This shift toward individual spirituality is not inherently trivial or shallow but reflects a deep and genuine search for meaning in a world where traditional religious forms no longer hold the same sway. While some forms of this new spirituality can be superficial, many others are part of a profound quest for spiritual depth that can lead to serious religious engagement.
The chapter also addresses the decline in traditional religious practice in Western societies and the rise of secularization, particularly in Europe. However, this secularization is not a simple decline in belief but rather a complex reconfiguration of religious life. Even as institutional religion loses its grip, many people still maintain a vicarious religion, where they retain a connection to religious traditions without active participation.
Chapter 14 concludes that while traditional Christendom is in retreat, this does not necessarily mean the end of religious life. Instead, new forms of spiritual practice and religious community emerge, shaped by the ethic of authenticity and the search for personal meaning in a pluralistic world. A diversity of spiritual practices marks this new landscape, including those that draw on traditional religious forms innovatively, and a growing openness to inter-religious dialogue and ecumenism.
The big-picture themes that emerge across these chapters revolve around the dynamic transformation from hierarchical, community-oriented religious structures to more individualized and pluralistic forms of spirituality and The Search for Meaning and Moral Order in a Secular Age.
An important contrast in this section is that in the ancien régime, religion was interwoven with hierarchical social structures and political authority, providing a unified framework for moral order and meaning. However, in the modern Age of Mobilization, these structures became more voluntary and decentralized, reflecting the rise of denominations and religious affinity groups. This marks a shift from a collective, communal experience of religion to a more individualistic and choice-driven form of spirituality. Through this analysis, Part 4 illustrates how communities form and how individuals find their place within them.
The Age of Authenticity represents an even more profound shift, where the emphasis moves from external authority to internal self-expression. Taylor’s point is that this is a fundamental transformation in what people consider “the good” and how they pursue it. The new ethos of authenticity encourages people to explore and create their paths to fulfillment, which resonates with contemporary values but also leads to fragmentation and instability. This challenges the foundations of communal life and introduces new tensions in how societies can sustain a shared moral order. A common religious framework no longer mediates The Search for Meaning and Moral Order in a secular age but becomes a more personal, often solitary quest. This redefines how individuals engage with one another and with broader societal norms.
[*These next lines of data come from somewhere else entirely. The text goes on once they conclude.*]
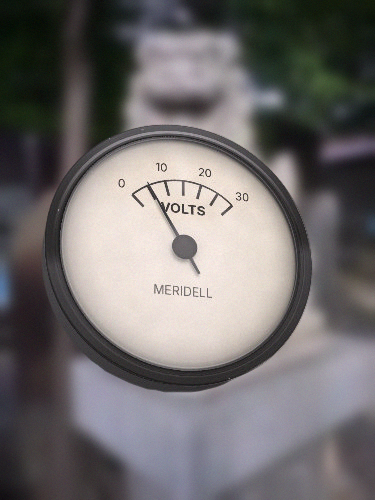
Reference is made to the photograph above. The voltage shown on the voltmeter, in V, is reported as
5 V
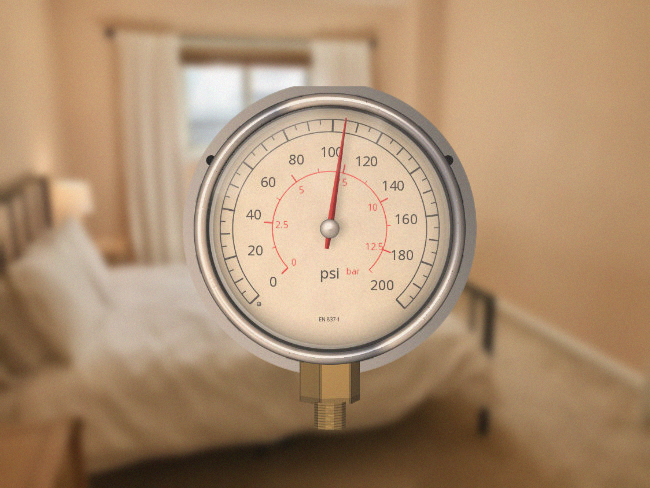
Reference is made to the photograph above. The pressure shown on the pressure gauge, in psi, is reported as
105 psi
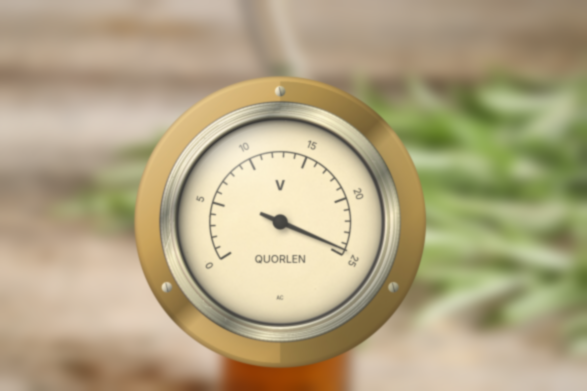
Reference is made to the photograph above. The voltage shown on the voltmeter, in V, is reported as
24.5 V
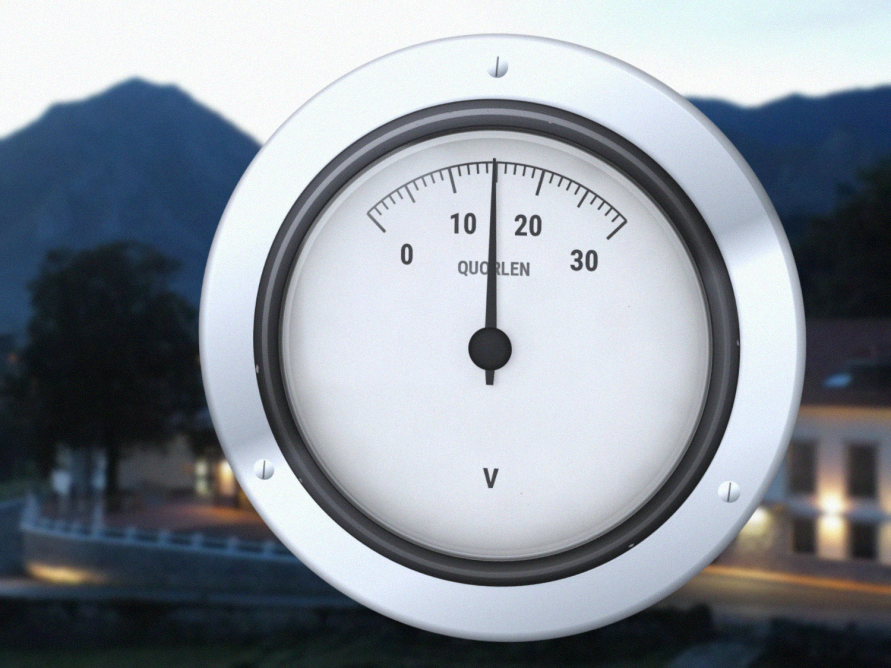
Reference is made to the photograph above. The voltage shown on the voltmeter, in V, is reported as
15 V
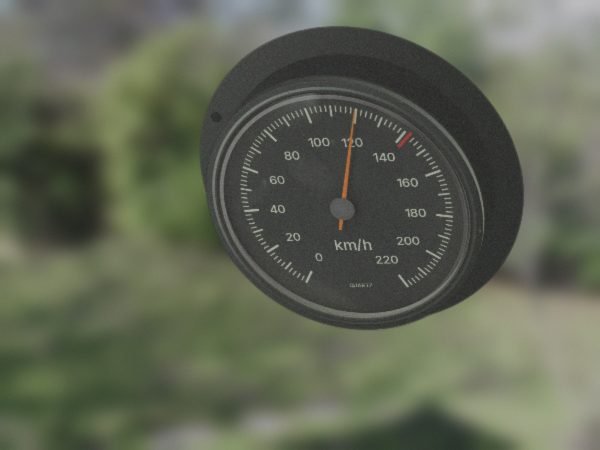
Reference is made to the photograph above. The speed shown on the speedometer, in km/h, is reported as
120 km/h
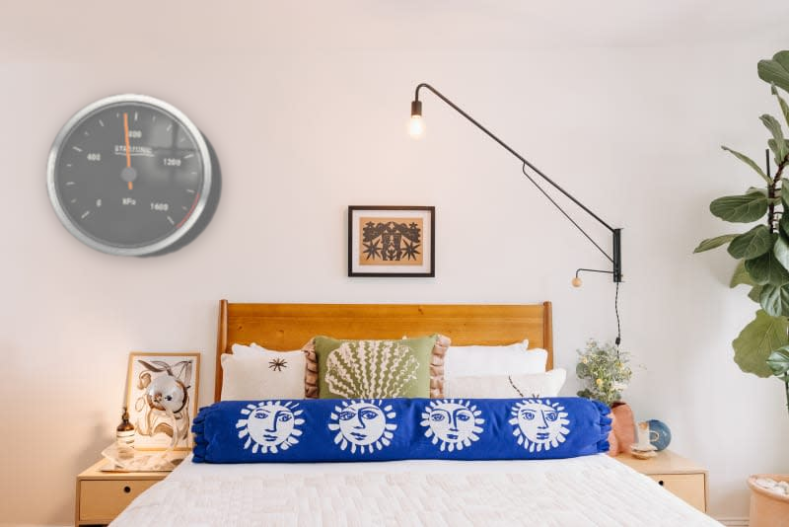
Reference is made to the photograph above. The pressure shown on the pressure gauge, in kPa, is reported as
750 kPa
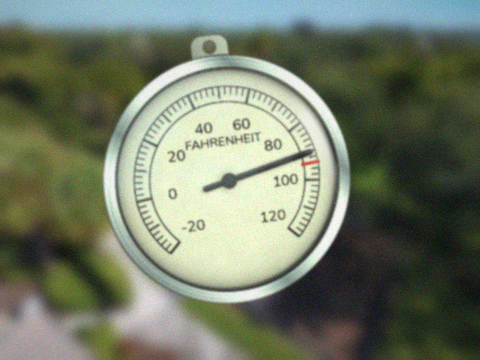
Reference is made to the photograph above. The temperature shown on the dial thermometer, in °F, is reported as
90 °F
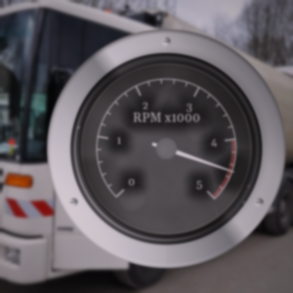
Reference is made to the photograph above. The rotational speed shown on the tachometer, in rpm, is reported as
4500 rpm
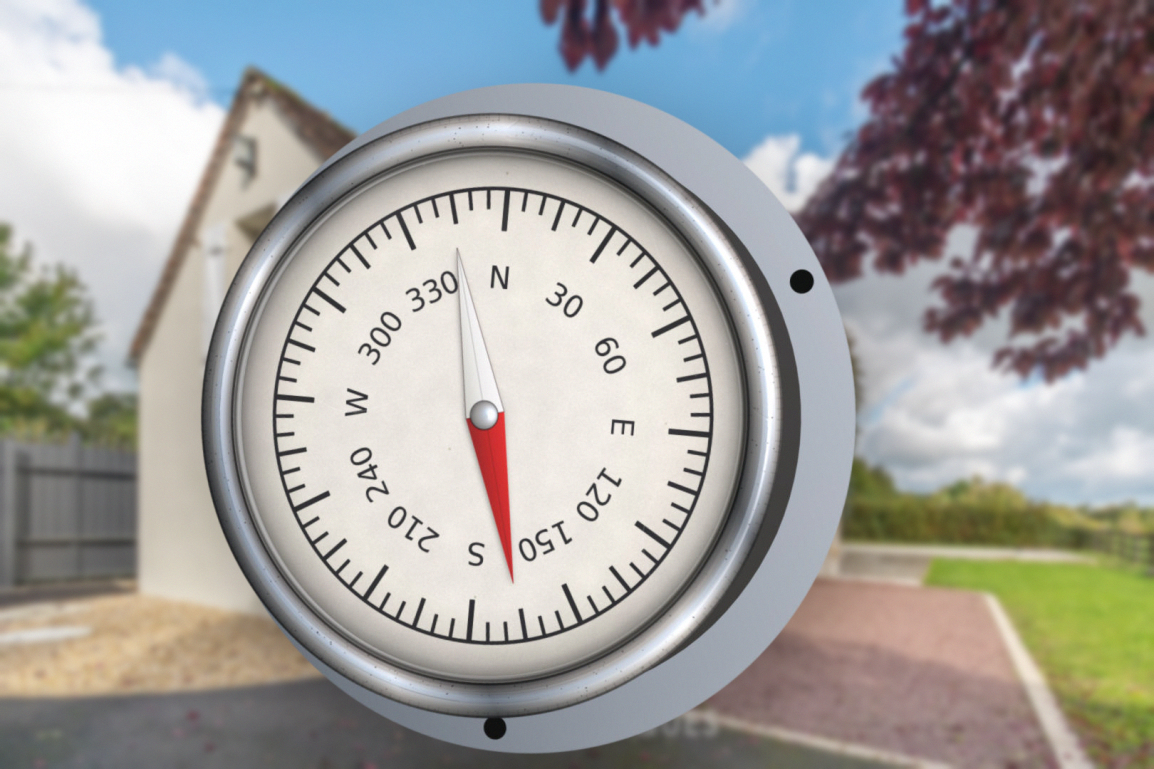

The example of the United States as a neo-Durkheimian society further emphasizes that secularization is not a straightforward process of religious decline. The US maintains high levels of religious adherence even as secular trends advance, showing how religion can remain central to national and civil identity in new, pluralistic forms. Religion is not disappearing but transforming, adapting to new cultural and social conditions emphasizing personal choice, pluralism, and inclusivity. This transformation allows new forms of religious expression to coexist with more secular values, creating a complex landscape where religious and secular ideas must constantly negotiate their place in public life.
Part 4 also introduces the concept of vicarious religion to further demonstrate the complexity of modern secularism. Here, individuals maintain a cultural connection to religious traditions without regular participation, reflecting a nuanced engagement with spirituality that does not fit neatly into categories of belief or unbelief. This is a form of nostalgia, in which a connection once perceived to be meaningful remains part of an individual’s identity, even when the practice is not part of their current life. The phenomenon exemplifies the modern tension between maintaining traditional connections and embracing new forms of spirituality that prioritize personal fulfillment and exploration. In this way, modern spirituality reimagines how people relate to the sacred while aligning with contemporary values like authenticity and autonomy.